The results of our efforts have been heartening.
As has been the case in recent years, nearly three-quarters of our freshmen come from outside the State of Washington, a sign of our successful national positioning. The members of the current freshmen class, the Class of 2002, in fact come from 448 different high schools in 41 states and several foreign countries. These students have been selected from applicant pools of approximately 4,000 students. During this decade, we have made progress on our goal of diversifying the student body with the numbers of ethnic minority students in the student body growing from 8 to 17%.
We have simultaneously brought to Puget Sound many academically talented students. The average SAT scores of the Class of 2002 are a desirable 1237, an increase of 173 actual (not recentered) points since 1980. In the last four years, the numbers of students scoring above 1270 on the SAT exams (or its pre-recentering equivalent) has grown from 27% of the class to 41%, while the numbers of students scoring below 1100 (or its pre-recentering equivalent) has decreased from 27 to 10.7%. Retention and graduation rates are at record levels with 70% of our students graduating in five years. Eighty percent of our students now major in liberal arts fields. (Appendix E provides comparative statistics about student quality, geographical and ethnic diversity, retention and graduation rates, and academic majors.)

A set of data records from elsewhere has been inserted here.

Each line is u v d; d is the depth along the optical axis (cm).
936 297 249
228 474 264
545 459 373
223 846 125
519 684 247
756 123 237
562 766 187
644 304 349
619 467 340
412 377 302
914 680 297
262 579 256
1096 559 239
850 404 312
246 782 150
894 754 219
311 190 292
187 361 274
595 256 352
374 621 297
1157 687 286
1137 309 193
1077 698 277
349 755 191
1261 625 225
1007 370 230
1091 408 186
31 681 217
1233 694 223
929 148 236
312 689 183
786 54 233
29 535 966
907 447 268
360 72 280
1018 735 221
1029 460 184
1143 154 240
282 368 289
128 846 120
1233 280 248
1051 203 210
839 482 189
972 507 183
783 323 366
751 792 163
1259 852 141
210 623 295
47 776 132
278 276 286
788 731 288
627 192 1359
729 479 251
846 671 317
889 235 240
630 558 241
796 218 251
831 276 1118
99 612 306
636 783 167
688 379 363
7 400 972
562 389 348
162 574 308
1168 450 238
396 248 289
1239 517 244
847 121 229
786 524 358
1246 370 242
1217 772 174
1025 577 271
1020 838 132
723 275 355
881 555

Puget Sound during these decades has enjoyed fine financial stability. Perhaps most notably, the endowment has grown from $8.6 million in 1980 to a market value at the end of December 1998 of $176 million. Even more significantly, both because of the growth of the endowment and the decrease in the size of the student body, the endowment/student during this period has increased from roughly $2,000/student to $62,000/student (See Appendix F for additional financial information). Last spring, Standard & Poor's acknowledged the University's financial strength by assigning it an A+ rating. Financial contributions to the University have also improved markedly. For example, at the end of December 1998, we had raised $40 million of our $50 million Campaign for Puget Sound goal. Even so, the University does not enjoy the level of alumni support, either in terms of participation or contribution levels, of that at our peer institutions, a problem that has plagued us throughout our history.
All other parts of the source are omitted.